Hydroxylation of Actin Impairs Cell Motility Through Blocking its’ Histidine Methylation

Protein hydroxylation is a post translational modification happens on various amino acids, which is catalyzed by the oxoglutarate and oxygen dependent dioxygenases. The best characterized hydroxylated protein is the hypoxia inducible factor (HIF), which is degraded by VHL/elongin C/elongin B/cullin 2/RBX1 (VCB/CR) E3 complex under normal oxygen conditions. Hypoxia or inhibitors (including FG4592 and MK8617) of PHDs stabilize HIF1a and regulate its downstream targets. Prolyl hydroxylase, including PHD2 and PHD3 has been reported in regulating actin polymerization and cell motility.

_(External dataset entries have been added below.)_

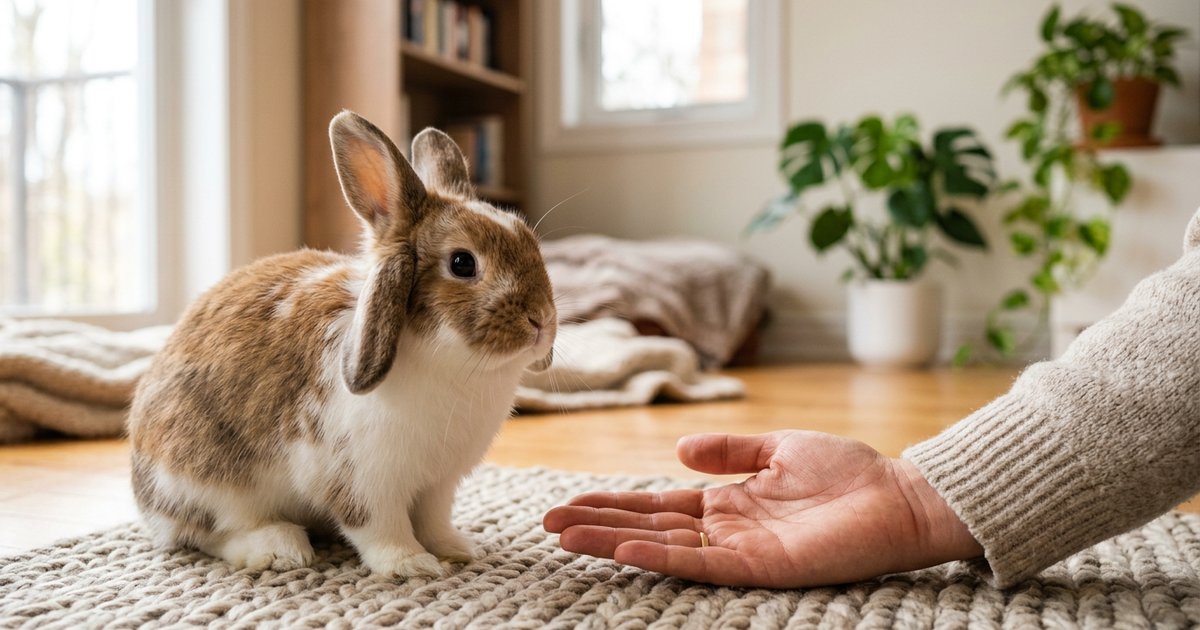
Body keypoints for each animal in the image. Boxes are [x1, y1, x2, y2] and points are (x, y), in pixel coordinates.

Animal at [127, 110, 556, 579]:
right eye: (462, 263)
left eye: (529, 240)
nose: (541, 321)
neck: (452, 362)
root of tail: (144, 498)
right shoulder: (362, 479)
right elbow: (379, 526)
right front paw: (411, 565)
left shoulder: (438, 484)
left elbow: (433, 520)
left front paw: (456, 549)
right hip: (204, 481)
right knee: (208, 533)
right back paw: (278, 548)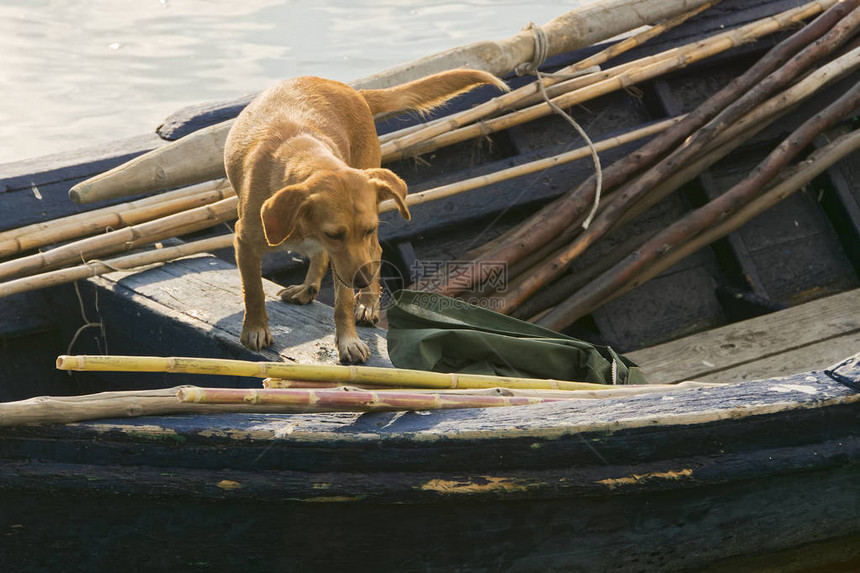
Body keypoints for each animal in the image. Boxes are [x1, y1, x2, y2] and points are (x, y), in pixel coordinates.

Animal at [223, 68, 510, 362]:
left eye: (369, 228)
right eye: (333, 234)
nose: (363, 281)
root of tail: (352, 90)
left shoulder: (349, 261)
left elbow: (343, 303)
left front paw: (349, 340)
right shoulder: (245, 243)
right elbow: (253, 290)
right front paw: (256, 329)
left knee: (376, 251)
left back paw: (367, 303)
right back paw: (310, 288)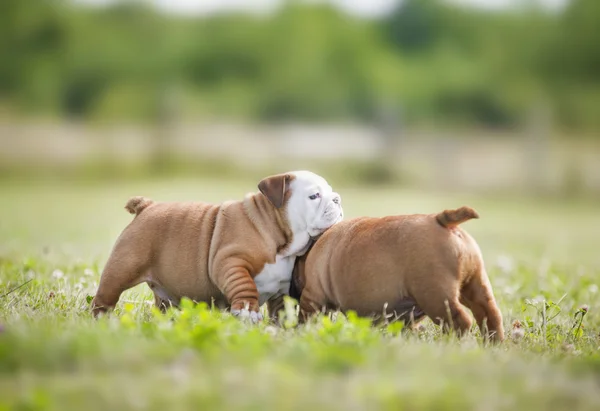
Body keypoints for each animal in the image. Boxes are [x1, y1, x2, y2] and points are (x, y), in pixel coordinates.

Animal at [89, 170, 342, 322]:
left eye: (331, 192)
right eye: (314, 196)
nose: (338, 198)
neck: (281, 239)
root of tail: (147, 206)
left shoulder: (281, 288)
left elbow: (278, 309)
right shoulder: (230, 262)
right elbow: (245, 285)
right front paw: (248, 312)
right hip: (122, 268)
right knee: (105, 297)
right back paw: (100, 319)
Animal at [288, 208, 504, 342]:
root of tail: (442, 220)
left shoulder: (312, 298)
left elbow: (305, 317)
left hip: (435, 296)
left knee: (460, 321)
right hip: (474, 285)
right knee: (489, 314)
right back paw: (494, 344)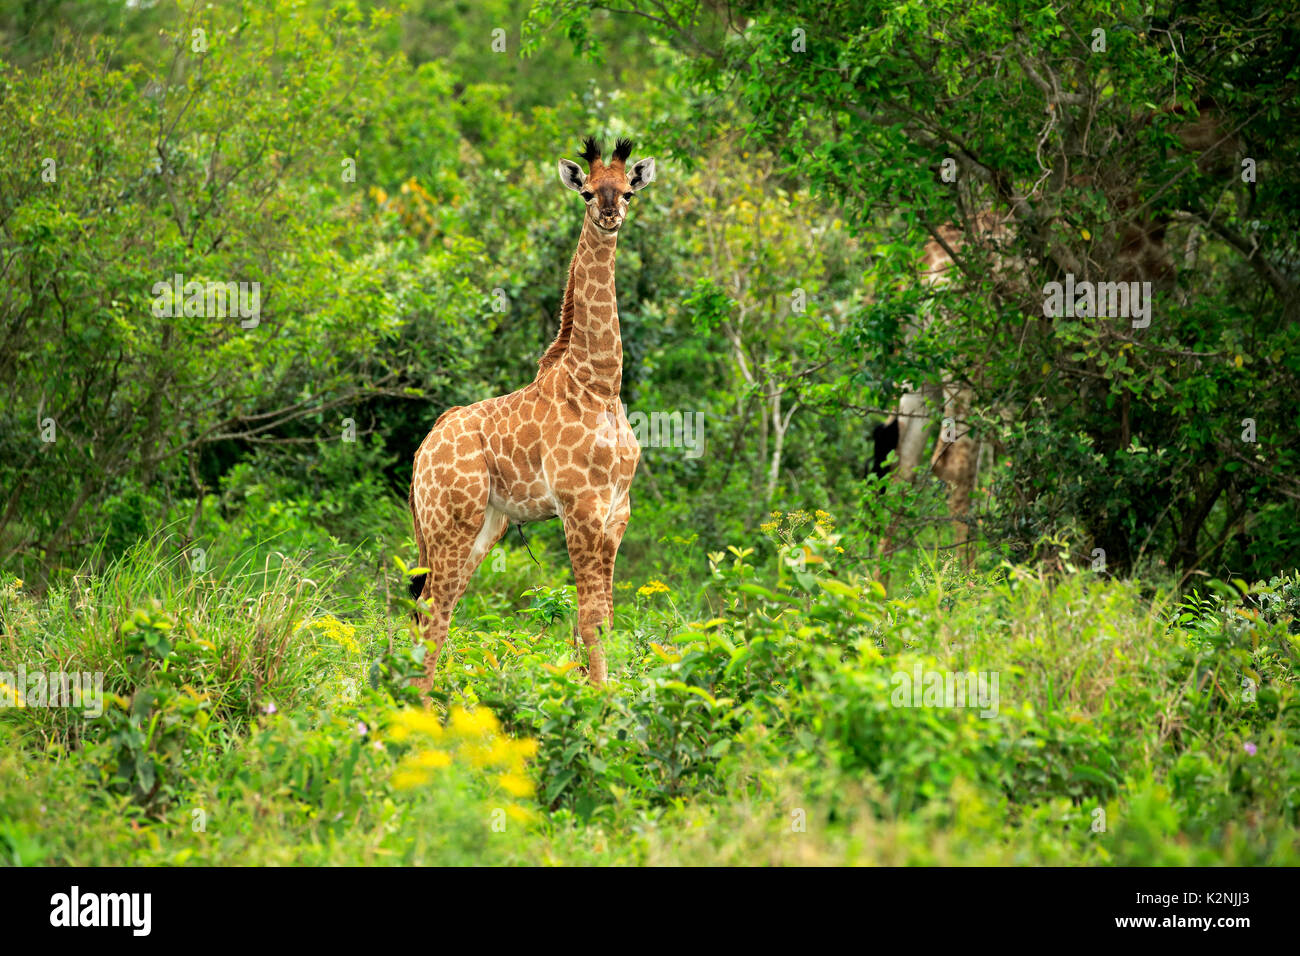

Here, we found MK8617 regulated cell motility in Von Hippel Lindau (VHL) dependent manner. Through the protein hydroxylation proteome experiment upon MK8617 treatment, we identified Pro70 in actin could be hydroxylated and near to His73, which has been reported be methylated and stabilize actin polymerization. Using biochemical assay, we found that binding of VHL with hydroxylated actin (Pro70) decrease the His73 methylation by blocking the interaction of actin with SETD3, the His73 methyltransferase, and further regulated actin polymerization and cell motility. In summary, our study revealed that hypoxia and deficiencies in the VHL, in a HIF independent and prolyl hydroxylation dependent manner, regulate actin polymerization and cell motility through the PTM (Post Translational Modifications) crosstalk. ### Competing Interest Statement The authors have declared no competing interest.